What is a Role Model? Not too long ago, we decided that it wasn't enough to cast fashion models based on height and comp cards. We wanted to showcase the stories of real people, who are brave enough to wear their label. Jordon is one of those Role Models.
WYL: Tell us a bit about yourself!
JP: Hi all, my name is Jordon Profit, I was born and raised in Alberton, Prince Edward Island, currently living in Fredericton, New Brunswick. I moved to Fredericton in the fall of 2014 to pursue a college education in the child and youth care addiction support worker field. I am currently working as a Support Worker at a Residential Care Home for adult diagnosed with mental illness’, a Starbucks Barista and a Bartender. I will be attending The University Of New Brunswick in the fall to obtain a Bachelor of Arts with a Major in Psychology. After graduating from my undergrad I hope to further my education to become either a Social Worker or a Mental Health Councillor.
WYL: What is your connection to mental illness?
JP: My connection to mental health happened throughout the past five or six years. I had noticed my mental heath diminishing, but all around it was manageable. Moving on in my life and coming up into the last year, my mental health has become harder and harder to manage. I would set my problems aside and ignore the early signs of mental health Issues, and always put my mental health to the back burner. I've tried to ignore it as long as I could but it wouldn't let me push it aside any longer. The pot that I've been pushing to the hypothetical back burner for all these years finally boiled over and I was a prisoner to my own thoughts, and those thoughts were scaring the hell out of me.
"I was a prisoner to my own thoughts, and those thoughts were scaring the hell out of me."
On March 26th, 2016, my thoughts finally took over. Those suicidal thoughts that would show up uninvited were stronger then they have ever been. Not knowing what to do, I finally broke down and fought the thoughts that have been taking over my life: I called my parents and told them what has been going on and headed to the Fredericton hospital, I was kept in emergency until my parents arrived from PEI and I was able to go home with them.

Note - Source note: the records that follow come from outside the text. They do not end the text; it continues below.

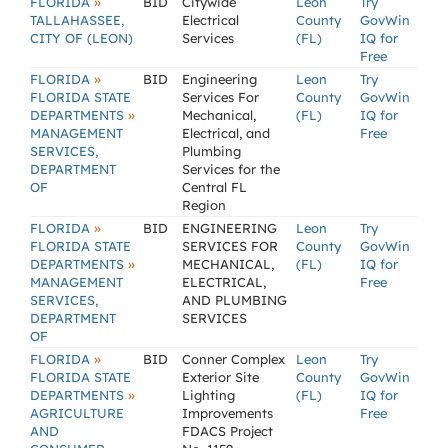
»
FLORIDA
BID
Citywide
Leon
Try
TALLAHASSEE,
Electrical
County
GovWin
CITY OF (LEON)
Services
(FL)
IQ for
Free
»
FLORIDA
BID
Engineering
Leon
Try
FLORIDA STATE
Services For
County
GovWin
»
DEPARTMENTS
Mechanical,
(FL)
IQ for
MANAGEMENT
Electrical, and
Free
SERVICES,
Plumbing
DEPARTMENT
Services for the
OF
Central FL
Region
»
FLORIDA
BID
ENGINEERING
Leon
Try
FLORIDA STATE
SERVICES FOR
County
GovWin
»
DEPARTMENTS
MECHANICAL,
(FL)
IQ for
MANAGEMENT
ELECTRICAL,
Free
SERVICES,
AND PLUMBING
DEPARTMENT
SERVICES
OF
»
FLORIDA
BID
Conner Complex
Leon
Try
FLORIDA STATE
Exterior Site
County
GovWin
»
DEPARTMENTS
Lighting
(FL)
IQ for
AGRICULTURE
Improvements
Free
AND
FDACS Project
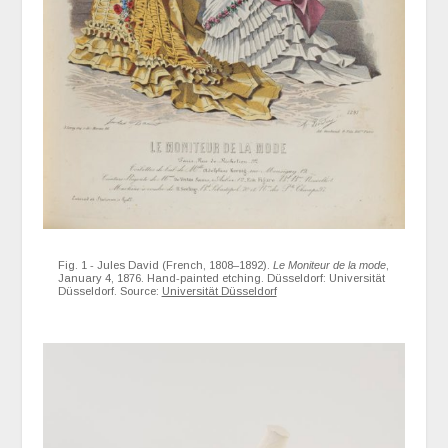
Fig. 1 - Jules David (French, 1808–1892).
Le Moniteur de la mode
,
January 4, 1876. Hand-painted etching. Düsseldorf: Universität
Düsseldorf. Source:
Universität Düsseldorf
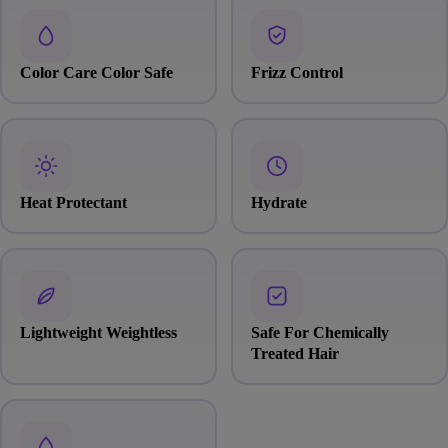
Color Care Color Safe
Frizz Control
Heat Protectant
Hydrate
Lightweight Weightless
Safe For Chemically
Treated Hair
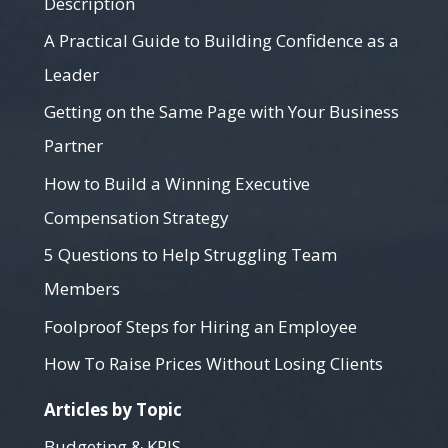
Description
A Practical Guide to Building Confidence as a
Leader
Getting on the Same Page with Your Business
Partner
How to Build a Winning Executive
Compensation Strategy
5 Questions to Help Struggling Team
Members
Foolproof Steps for Hiring an Employee
How To Raise Prices Without Losing Clients
Articles by Topic
Budgeting & KPIS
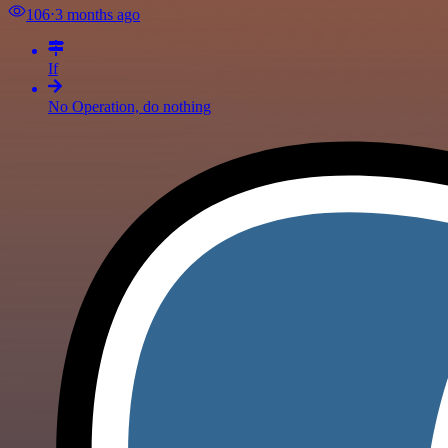
106
⋅
3 months ago
If
No Operation, do nothing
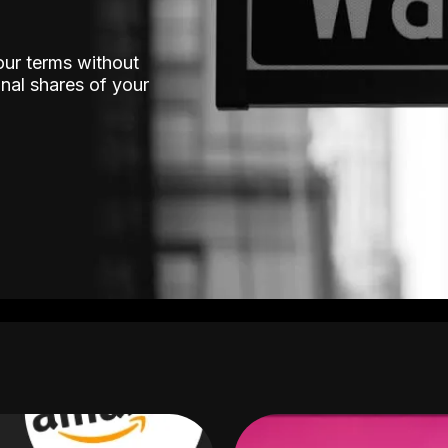
our terms without
nal shares of your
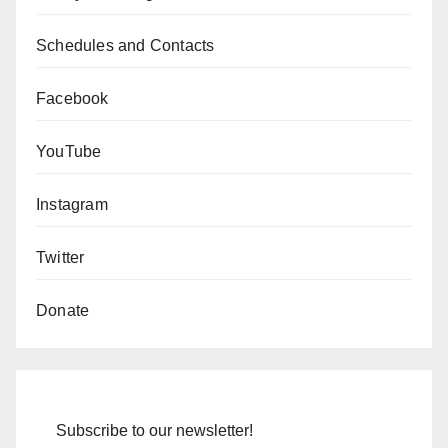
Schedules and Contacts
Facebook
YouTube
Instagram
Twitter
Donate
Subscribe to our newsletter!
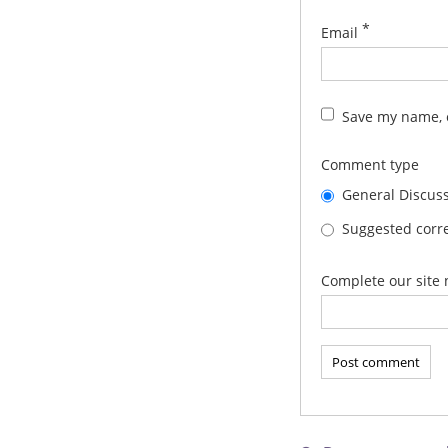
*
Email
Save my name, e
Comment type
General Discus
Suggested corre
Complete our site 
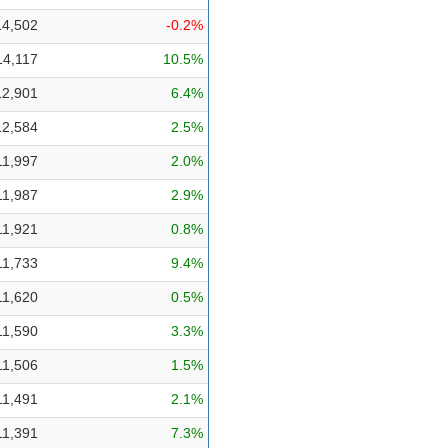
14,502
-0.2%
14,117
10.5%
12,901
6.4%
12,584
2.5%
11,997
2.0%
11,987
2.9%
11,921
0.8%
11,733
9.4%
11,620
0.5%
11,590
3.3%
11,506
1.5%
11,491
2.1%
11,391
7.3%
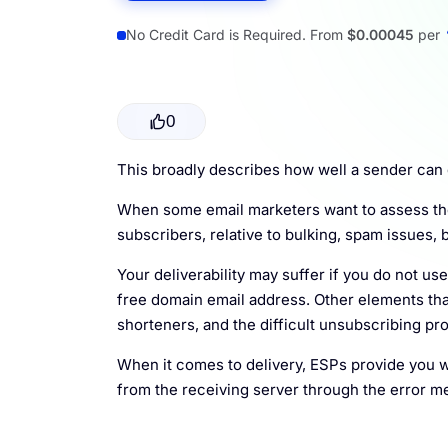
Resources
No Credit Card is Required. From
$0.00045
per
0
This broadly describes how well a sender can d
When some email marketers want to assess the p
subscribers, relative to bulking, spam issues, b
Your deliverability may suffer if you do not us
free domain email address. Other elements tha
shorteners, and the difficult unsubscribing pr
When it comes to delivery, ESPs provide you w
from the receiving server through the error m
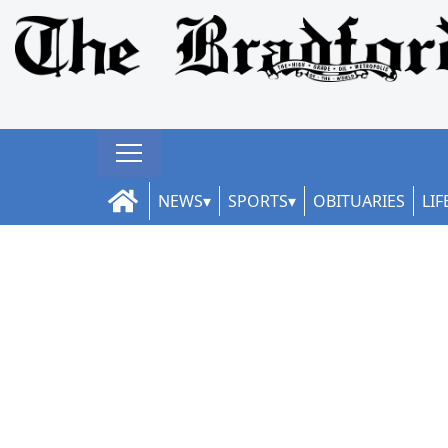
NEWS
SPORTS
OBITUARIES
LIF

The next day I had to return to the hospital to see a psychiatrist. On March 27th, I was diagnosed with Depression and Anxiety Disorders, I am now on medications to help my day to day living become a little bit easier for me. Throughout my own mental health journey and through family, friends and clients my connection to mental health grows strong as each day passes.
WYL: Why is ending the stigma important to you?
JP: Ending the stigma behind mental illness is so important to me because (stigma) is the reason why I stayed quiet so long. Fear of being judged, fear of being treated differently by friends and family, fear of being diagnosed. Because of the stigma behind mental illness I was scared of being labeled as depressed, But thanks to Kayley and Kyle, I found out that it’s okay to Wear My Label.
WYL: How have you help others overcome their mental health challenges?
JP: While working in a mental health facility with clients of all different diagnosis you come to understand that not all diagnosis can be approached with the same method. So what do I to help others who face mental health issues is I encourage them, I remind them how much they've done and how far they've come, I remind them of how much they mean to people in their life and that they are worth so much in this world.
WYL: If you could describe your mental health struggle in one word what would it be?
JP: Empowering. I only chose this word because most people would suspect that a one word definition of a mental health struggle would be "suffering, helpless, lonely or crippling." But i see another side of my struggle: I see struggling as an opportunity, an opportunity to learn how I can better myself as an individual who deals with mental illness’ while working in the mental health field.
WYL: How do you take care of yourself?
JP: On days where my depression is controlling me, I like to go for walks with my camera to clear and occupy my mind.